18 de julio de 2014

Entrevista a Rafael Riqueni


Por Jorge Valero Garrido

Rafael Riqueni del Canto, músico precoz, discípulo del Niño Ricardo, causaba ya sensación por su capacidad creativa y sonido característico suyo.  Guitarrista, concertista y compositor sevillano de la quinta del 62, actualmente es uno de los principales nombres de la guitarra flamenca contemporánea en el mundo. Desde su retiro en Cortegana (Huelva)  y en exclusiva para nuestro Magazine se muestra muy ilusionado por reaparecer ante su público de siempre en la próxima Bienal de Flamenco en su ciudad, después de unos años de silencio donde ha madurado como los buenos vinos. Con catorce años ganó los dos principales premios nacionales de guitarra. Recibió el Premio Andalucía de Cultura y el Premio Nacional de la Crítica. 

¿Cuáles fueron tus inicios en la guitarra flamenca?

Yo empecé con la guitarra flamenca por mi padre. Era gran aficionando al flamenco y el me regaló una guitarra corriente que le costó unas quinientas pesetas; fue la primera guitarra que tuve, y empecé a aprender con mis amigos de la calle, que tocaban rumbas, algo por sevillanas. De ellos yo iba aprendiendo lo que podía.  Mis primeros aprendizajes fueron del Niño Ricardo y a Sabicas lo descubro años mas tarde. A los trece años aparece en mi vida Paco de Lucía a través de su trabajo “Fuente y Caudal” y eso fue lo que determinó que yo sea lo que soy ahora mismo. La pérdida de Paco la sentí con una pena muy grande, una persona relativamente joven que tantísimo hizo por la guitarra flamenca en todo el mundo y nos llenó de felicidad. Es muy importante que los guitarristas sepamos mantener la pureza flamenca.

¿Qué consejo le darías a los jóvenes que se inician con la guitarra?

Es importante mantener la pureza en la guitarra y decirle a los jóvenes que escuchen lo antiguo; al Niño Ricardo, Sabicas, Montoya, porque tienen mucho valor, y en el cante:  Tomas Pavón, Niña de los Peines, Manuel Torres, Antonio Mairena, Caracol. Es importante oírlos para tener un acceso previo. Así mismo, la técnica en la guitarra es también muy importante y es necesario conocer el toque para baile, para cante, y para la guitarra de concierto. Actualmente el nivel de guitarra es muy alto, hay mucha más información por Internet,redes sociales, etc. y es más fácil y rápido aprender por lo deben aprovechar eso. En mis tiempos yo tenía que sacar las cosas con un gramófono dándole para adelante y para atrás. Hoy podemos ver en un vídeo incluso las manos, además del sonido.

¿Cómo te encuentras actualmente y en qué estás trabajando después de la presentación de tu obra dedicada al Parque de María Luisa?

De salud me encuentro bastante bien, estoy dando unas “Master class” por toda España de una materia que se llama Armonía y Composición y con las que me siento muy identificado, en el trato de la guitarra flamenca, y eso hace que los guitarristas vayan buscando un material especifico.

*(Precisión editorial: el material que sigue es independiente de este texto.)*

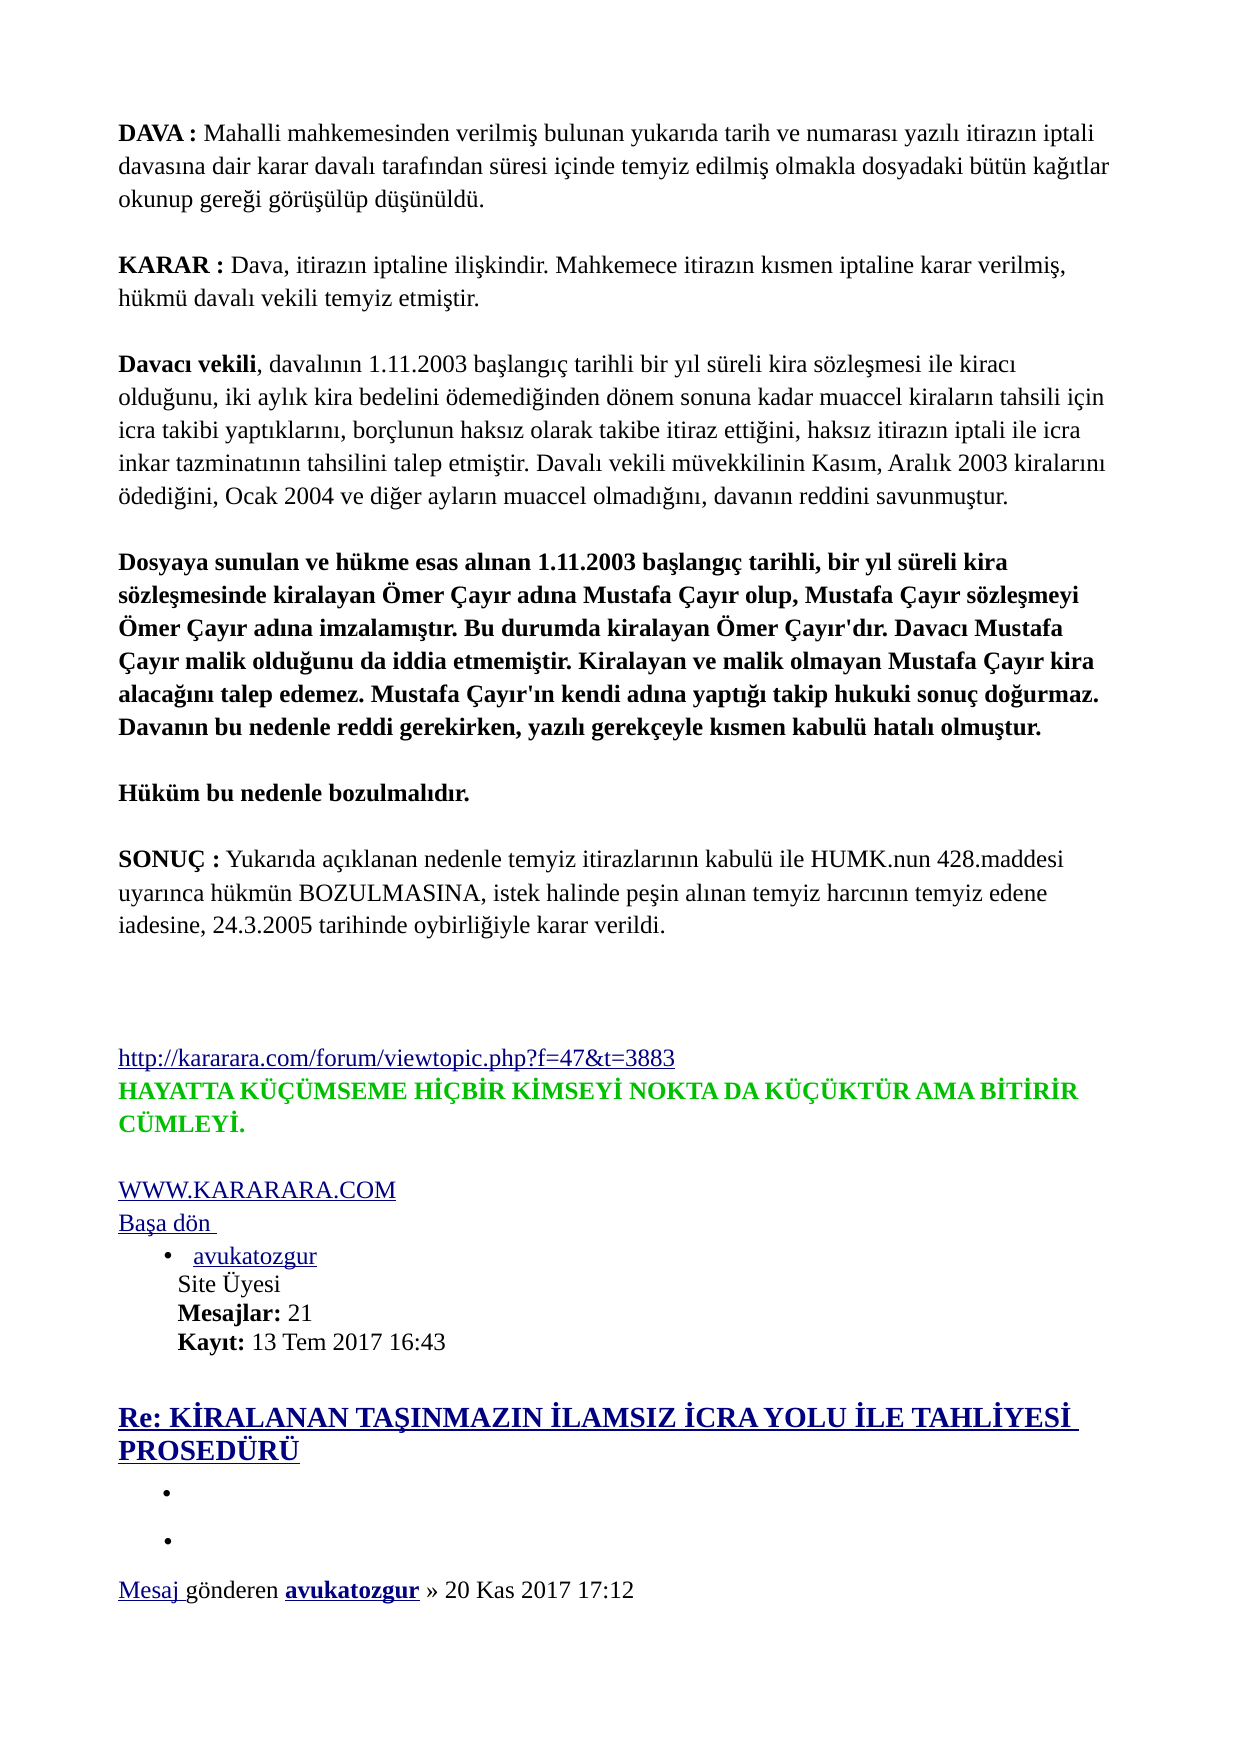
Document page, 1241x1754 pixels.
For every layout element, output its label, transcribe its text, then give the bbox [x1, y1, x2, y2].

Me gusta mucho enseñar y estoy feliz de esa experiencia con la Sociedad de Autores. He compuesto una soleá que se estrenará en la Bienal de Sevilla el día 28 de septiembre en el Lope de Vega y actuaré junto a Manolo Franco y Paco Jarana en un espectáculo llamado “Y Sevilla” donde estará también Antonio Canales y Segundo Falcón. 

¿Cuáles son tus artistas más admirados?

Referente al cante me quedaría con casi todos, pues son o han sido muy buenos. Caracol, Mairena, cada uno con su estilo; Chocolate, La Paquera, Enrique Morente. Todos tienen una personalidad diferente y se puede disfrutar de todo, desde un disco de Tomas Pavón como hasta otro de Paco Taranto.

¿Donde se encuentra el límite de la guitarra?

La guitarra no tiene límites. Por su estructura es como un puzzle interminable.  Una cantidad de acertijos, posiciones y malabares,  siempre voy a encontrar un acorde nuevo.